'''

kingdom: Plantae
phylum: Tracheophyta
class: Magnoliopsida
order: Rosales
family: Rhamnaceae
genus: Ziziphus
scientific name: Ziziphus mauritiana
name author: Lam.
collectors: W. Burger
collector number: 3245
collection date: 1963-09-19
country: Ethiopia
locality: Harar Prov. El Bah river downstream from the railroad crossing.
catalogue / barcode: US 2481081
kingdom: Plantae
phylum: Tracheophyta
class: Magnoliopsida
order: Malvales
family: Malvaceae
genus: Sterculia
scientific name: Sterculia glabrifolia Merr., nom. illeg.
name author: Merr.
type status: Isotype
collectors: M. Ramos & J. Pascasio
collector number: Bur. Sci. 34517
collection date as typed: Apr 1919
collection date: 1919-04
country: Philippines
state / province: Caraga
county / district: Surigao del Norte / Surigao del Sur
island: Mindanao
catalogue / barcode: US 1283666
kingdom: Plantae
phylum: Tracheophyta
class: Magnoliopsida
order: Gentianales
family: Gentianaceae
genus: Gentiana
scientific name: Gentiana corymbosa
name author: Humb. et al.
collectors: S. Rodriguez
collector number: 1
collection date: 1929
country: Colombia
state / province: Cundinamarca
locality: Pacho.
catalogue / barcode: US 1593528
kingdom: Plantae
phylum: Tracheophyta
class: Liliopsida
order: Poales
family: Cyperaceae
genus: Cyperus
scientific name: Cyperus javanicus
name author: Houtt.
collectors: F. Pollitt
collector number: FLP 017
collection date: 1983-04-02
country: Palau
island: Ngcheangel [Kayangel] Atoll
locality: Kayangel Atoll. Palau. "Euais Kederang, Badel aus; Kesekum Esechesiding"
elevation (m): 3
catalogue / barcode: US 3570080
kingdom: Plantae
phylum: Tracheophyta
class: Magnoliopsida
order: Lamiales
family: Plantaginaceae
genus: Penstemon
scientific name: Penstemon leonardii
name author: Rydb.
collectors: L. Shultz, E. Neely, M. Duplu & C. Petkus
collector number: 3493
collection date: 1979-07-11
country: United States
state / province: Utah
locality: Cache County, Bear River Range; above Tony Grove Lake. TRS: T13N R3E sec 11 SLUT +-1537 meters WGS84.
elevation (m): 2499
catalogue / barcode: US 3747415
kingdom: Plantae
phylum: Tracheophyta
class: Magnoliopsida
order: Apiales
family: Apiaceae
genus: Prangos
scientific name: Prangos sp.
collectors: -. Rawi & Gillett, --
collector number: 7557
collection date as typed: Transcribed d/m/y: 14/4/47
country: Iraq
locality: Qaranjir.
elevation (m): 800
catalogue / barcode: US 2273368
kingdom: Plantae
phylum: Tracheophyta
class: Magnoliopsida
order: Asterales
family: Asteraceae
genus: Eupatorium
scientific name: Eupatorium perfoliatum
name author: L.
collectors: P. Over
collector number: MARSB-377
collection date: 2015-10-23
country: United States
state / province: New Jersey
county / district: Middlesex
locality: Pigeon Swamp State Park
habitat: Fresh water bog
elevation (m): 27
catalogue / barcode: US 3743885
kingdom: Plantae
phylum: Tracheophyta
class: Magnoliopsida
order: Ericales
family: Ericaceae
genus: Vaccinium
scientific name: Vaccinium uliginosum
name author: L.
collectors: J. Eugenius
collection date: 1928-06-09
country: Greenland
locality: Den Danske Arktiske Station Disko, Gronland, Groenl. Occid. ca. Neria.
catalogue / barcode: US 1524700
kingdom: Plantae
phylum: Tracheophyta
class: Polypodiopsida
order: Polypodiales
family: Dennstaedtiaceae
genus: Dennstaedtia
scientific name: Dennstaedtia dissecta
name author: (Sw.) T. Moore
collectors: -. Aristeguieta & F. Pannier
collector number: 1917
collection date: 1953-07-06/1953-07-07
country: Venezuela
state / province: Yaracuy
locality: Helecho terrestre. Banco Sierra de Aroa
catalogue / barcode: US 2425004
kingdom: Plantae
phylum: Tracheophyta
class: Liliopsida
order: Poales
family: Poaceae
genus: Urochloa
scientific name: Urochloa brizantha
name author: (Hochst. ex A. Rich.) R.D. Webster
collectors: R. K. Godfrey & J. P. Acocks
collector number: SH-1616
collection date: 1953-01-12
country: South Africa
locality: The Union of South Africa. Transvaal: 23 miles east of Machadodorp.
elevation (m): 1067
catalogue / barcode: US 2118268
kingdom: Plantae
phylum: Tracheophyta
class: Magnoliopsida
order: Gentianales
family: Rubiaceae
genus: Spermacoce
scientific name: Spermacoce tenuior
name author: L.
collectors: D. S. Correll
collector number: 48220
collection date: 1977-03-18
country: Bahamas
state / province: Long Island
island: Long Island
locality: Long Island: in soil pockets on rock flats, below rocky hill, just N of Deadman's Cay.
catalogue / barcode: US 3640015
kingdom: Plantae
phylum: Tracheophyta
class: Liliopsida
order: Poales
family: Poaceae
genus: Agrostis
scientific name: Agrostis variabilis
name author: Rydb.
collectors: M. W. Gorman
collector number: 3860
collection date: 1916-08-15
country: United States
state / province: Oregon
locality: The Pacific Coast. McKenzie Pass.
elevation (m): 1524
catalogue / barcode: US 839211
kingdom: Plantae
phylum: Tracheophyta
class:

'''

- _EJERCICIO BREVE_: Presenta todas las líneas de los datos anteriores como una lista numerada, sin incluir las líneas en blanco.

- _TAREA RESUELTA_:
1. kingdom: Plantae
2. phylum: Tracheophyta
3. class: Magnoliopsida
4. order: Rosales
5. family: Rhamnaceae
6. genus: Ziziphus
7. scientific name: Ziziphus mauritiana
8. name author: Lam.
9. collectors: W. Burger
10. collector number: 3245
11. collection date: 1963-09-19
12. country: Ethiopia
13. locality: Harar Prov. El Bah river downstream from the railroad crossing.
14. catalogue / barcode: US 2481081
15. kingdom: Plantae
16. phylum: Tracheophyta
17. class: Magnoliopsida
18. order: Malvales
19. family: Malvaceae
20. genus: Sterculia
21. scientific name: Sterculia glabrifolia Merr., nom. illeg.
22. name author: Merr.
23. type status: Isotype
24. collectors: M. Ramos & J. Pascasio
25. collector number: Bur. Sci. 34517
26. collection date as typed: Apr 1919
27. collection date: 1919-04
28. country: Philippines
29. state / province: Caraga
30. county / district: Surigao del Norte / Surigao del Sur
31. island: Mindanao
32. catalogue / barcode: US 1283666
33. kingdom: Plantae
34. phylum: Tracheophyta
35. class: Magnoliopsida
36. order: Gentianales
37. family: Gentianaceae
38. genus: Gentiana
39. scientific name: Gentiana corymbosa
40. name author: Humb. et al.
41. collectors: S. Rodriguez
42. collector number: 1
43. collection date: 1929
44. country: Colombia
45. state / province: Cundinamarca
46. locality: Pacho.
47. catalogue / barcode: US 1593528
48. kingdom: Plantae
49. phylum: Tracheophyta
50. class: Liliopsida
51. order: Poales
52. family: Cyperaceae
53. genus: Cyperus
54. scientific name: Cyperus javanicus
55. name author: Houtt.
56. collectors: F. Pollitt
57. collector number: FLP 017
58. collection date: 1983-04-02
59. country: Palau
60. island: Ngcheangel [Kayangel] Atoll
61. locality: Kayangel Atoll. Palau. "Euais Kederang, Badel aus; Kesekum Esechesiding"
62. elevation (m): 3
63. catalogue / barcode: US 3570080
64. kingdom: Plantae
65. phylum: Tracheophyta
66. class: Magnoliopsida
67. order: Lamiales
68. family: Plantaginaceae
69. genus: Penstemon
70. scientific name: Penstemon leonardii
71. name author: Rydb.
72. collectors: L. Shultz, E. Neely, M. Duplu & C. Petkus
73. collector number: 3493
74. collection date: 1979-07-11
75. country: United States
76. state / province: Utah
77. locality: Cache County, Bear River Range; above Tony Grove Lake. TRS: T13N R3E sec 11 SLUT +-1537 meters WGS84.
78. elevation (m): 2499
79. catalogue / barcode: US 3747415
80. kingdom: Plantae
81. phylum: Tracheophyta
82. class: Magnoliopsida
83. order: Apiales
84. family: Apiaceae
85. genus: Prangos
86. scientific name: Prangos sp.
87. collectors: -. Rawi & Gillett, --
88. collector number: 7557
89. collection date as typed: Transcribed d/m/y: 14/4/47
90. country: Iraq
91. locality: Qaranjir.
92. elevation (m): 800
93. catalogue / barcode: US 2273368
94. kingdom: Plantae
95. phylum: Tracheophyta
96. class: Magnoliopsida
97. order: Asterales
98. family: Asteraceae
99. genus: Eupatorium
100. scientific name: Eupatorium perfoliatum
101. name author: L.
102. collectors: P. Over
103. collector number: MARSB-377
104. collection date: 2015-10-23
105. country: United States
106. state / province: New Jersey
107. county / district: Middlesex
108. locality: Pigeon Swamp State Park
109. habitat: Fresh water bog
110. elevation (m): 27
111. catalogue / barcode: US 3743885
112. kingdom: Plantae
113. phylum: Tracheophyta
114. class: Magnoliopsida
115. order: Ericales
116. family: Ericaceae
117. genus: Vaccinium
118. scientific name: Vaccinium uliginosum
119. name author: L.
120. collectors: J. Eugenius
121. collection date: 1928-06-09
122. country: Greenland
123. locality: Den Danske Arktiske Station Disko, Gronland, Groenl. Occid. ca. Neria.
124. catalogue / barcode: US 1524700
125. kingdom: Plantae
126. phylum: Tracheophyta
127. class: Polypodiopsida
128. order: Polypodiales
129. family: Dennstaedtiaceae
130. genus: Dennstaedtia
131. scientific name: Dennstaedtia dissecta
132. name author: (Sw.) T. Moore
133. collectors: -. Aristeguieta & F. Pannier
134. collector number: 1917
135. collection date: 1953-07-06/1953-07-07
136. country: Venezuela
137. state / province: Yaracuy
138. locality: Helecho terrestre. Banco Sierra de Aroa
139. catalogue / barcode: US 2425004
140. kingdom: Plantae
141. phylum: Tracheophyta
142. class: Liliopsida
143. order: Poales
144. family: Poaceae
145. genus: Urochloa
146. scientific name: Urochloa brizantha
147. name author: (Hochst. ex A. Rich.) R.D. Webster
148. collectors: R. K. Godfrey & J. P. Acocks
149. collector number: SH-1616
150. collection date: 1953-01-12
151. country: South Africa
152. locality: The Union of South Africa. Transvaal: 23 miles east of Machadodorp.
153. elevation (m): 1067
154. catalogue / barcode: US 2118268
155. kingdom: Plantae
156. phylum: Tracheophyta
157. class: Magnoliopsida
158. order: Gentianales
159. family: Rubiaceae
160. genus: Spermacoce
161. scientific name: Spermacoce tenuior
162. name author: L.
163. collectors: D. S. Correll
164. collector number: 48220
165. collection date: 1977-03-18
166. country: Bahamas
167. state / province: Long Island
168. island: Long Island
169. locality: Long Island: in soil pockets on rock flats, below rocky hill, just N of Deadman's Cay.
170. catalogue / barcode: US 3640015
171. kingdom: Plantae
172. phylum: Tracheophyta
173. class: Liliopsida
174. order: Poales
175. family: Poaceae
176. genus: Agrostis
177. scientific name: Agrostis variabilis
178. name author: Rydb.
179. collectors: M. W. Gorman
180. collector number: 3860
181. collection date: 1916-08-15
182. country: United States
183. state / province: Oregon
184. locality: The Pacific Coast. McKenzie Pass.
185. elevation (m): 1524
186. catalogue / barcode: US 839211
187. kingdom: Plantae
188. phylum: Tracheophyta
189. class:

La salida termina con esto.